GSA Online Marketplaces: Plans to Measure Progress and Monitor Data Protection Efforts Need Further Development

What GAO Found

The General Services Administration (GSA) is testing the concept of using online marketplaces where purchase card holders at federal agencies can easily buy commercially available products. In June 2020, GSA awarded contracts to three platform providers in what it calls the commercial platforms program. Through the program, 13 participating federal agencies can purchase products up to the micro-purchase threshold (generally $10,000). The three platforms vary, but all have characteristics that serve the needs of government purchase card holders. See table.

Selected Online Platform Characteristics

^{Source: GAO analysis of platform providers' information. | GAO-21-104572}

^aSuspended or debarred contractors are examples of prohibited suppliers. Preferred products or suppliers include environmentally sustainable products or small businesses.

GSA has established initial metrics for measuring program implementation, but it has not yet created a comprehensive plan with goals or clear time frames for assessing program progress. For example, GSA stated that it will track how sales are distributed across the three platforms, but it has not identified a goal of what percentage of sales across them is appropriate or the time frame to achieve that goal. As the program progresses, GSA can start to change its focus from testing the commercial platforms program concept to measuring progress. Establishing a comprehensive plan that outlines goals and time frames for each metric will better position GSA to measure if the program is being implemented successfully or if the program needs changes before it is ultimately expanded government-wide, as is the current plan.

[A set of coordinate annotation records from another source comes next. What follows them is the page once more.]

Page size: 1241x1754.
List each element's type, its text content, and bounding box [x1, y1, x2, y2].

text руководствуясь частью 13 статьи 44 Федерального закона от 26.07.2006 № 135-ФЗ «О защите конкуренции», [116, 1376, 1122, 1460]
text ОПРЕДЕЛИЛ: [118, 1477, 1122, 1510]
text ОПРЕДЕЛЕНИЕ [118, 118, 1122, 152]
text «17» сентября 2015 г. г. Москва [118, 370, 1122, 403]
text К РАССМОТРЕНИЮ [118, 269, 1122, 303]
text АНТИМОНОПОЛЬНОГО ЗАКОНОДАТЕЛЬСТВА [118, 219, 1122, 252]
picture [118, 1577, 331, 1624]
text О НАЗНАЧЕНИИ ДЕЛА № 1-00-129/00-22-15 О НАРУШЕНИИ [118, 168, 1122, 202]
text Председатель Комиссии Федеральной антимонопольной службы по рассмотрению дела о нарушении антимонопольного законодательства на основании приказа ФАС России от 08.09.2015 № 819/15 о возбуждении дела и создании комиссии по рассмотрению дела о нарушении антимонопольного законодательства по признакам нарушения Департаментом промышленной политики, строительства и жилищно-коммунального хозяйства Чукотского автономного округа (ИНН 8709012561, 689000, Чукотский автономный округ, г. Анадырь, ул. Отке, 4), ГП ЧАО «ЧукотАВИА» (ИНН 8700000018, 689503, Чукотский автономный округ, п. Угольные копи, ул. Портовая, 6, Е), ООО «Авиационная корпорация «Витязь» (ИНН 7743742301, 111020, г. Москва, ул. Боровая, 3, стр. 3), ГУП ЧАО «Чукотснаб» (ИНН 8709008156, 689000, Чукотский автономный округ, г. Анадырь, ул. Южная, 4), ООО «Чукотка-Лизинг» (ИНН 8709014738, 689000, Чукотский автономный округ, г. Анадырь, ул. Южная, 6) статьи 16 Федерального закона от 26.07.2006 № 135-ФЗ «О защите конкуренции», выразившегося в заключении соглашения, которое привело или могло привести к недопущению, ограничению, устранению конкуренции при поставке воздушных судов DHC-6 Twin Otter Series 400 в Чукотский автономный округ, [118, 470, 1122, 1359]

GSA developed a plan to oversee each platform provider's compliance with requirements to protect government and supplier data. But it did not address some areas of compliance, and some actions within the plan may not effectively prevent unauthorized activity. For example, the data protection requirement prohibits providers from using third-party supplier data for pricing, marketing, or other activities. GSA's monitoring plan states that it will track sales of products supplied by the providers and compare them to products from third-party suppliers. However, this approach does not clearly demonstrate whether a provider violated the data protection requirement. By including specific actions, such as regular reviews of providers' policies in its monitoring plan, GSA will be better positioned to ensure that providers comply with the requirements to protect supplier or government data from unauthorized use.

Why GAO Did This Study

In fiscal year 2018, Congress directed GSA and the Office of Management and Budget to establish and implement a program for agencies to buy products through online marketplaces to, among other things, enhance competition and expedite the procurement process for certain commercial products. It also directed GSA to include in related contracts certain requirements to protect government and supplier data from unauthorized disclosure and use.

A House report accompanying the William M. (Mac) Thornberry National Defense Authorization Act for Fiscal Year 2021 included a provision for GAO to review GSA's ability to monitor providers' compliance with data protection requirements. This report examines GSA's implementation of the commercial platforms program, the extent to which GSA is measuring program progress, and GSA's oversight of platform providers' efforts to protect data from unauthorized disclosure and use.

GAO reviewed GSA's program guidance, and the three commercial platform providers' contracts, policies, and practices. GAO also reviewed GSA's plan for measuring metrics and oversight and interviewed GSA officials and platform representatives about data protection and monitoring policies and practices.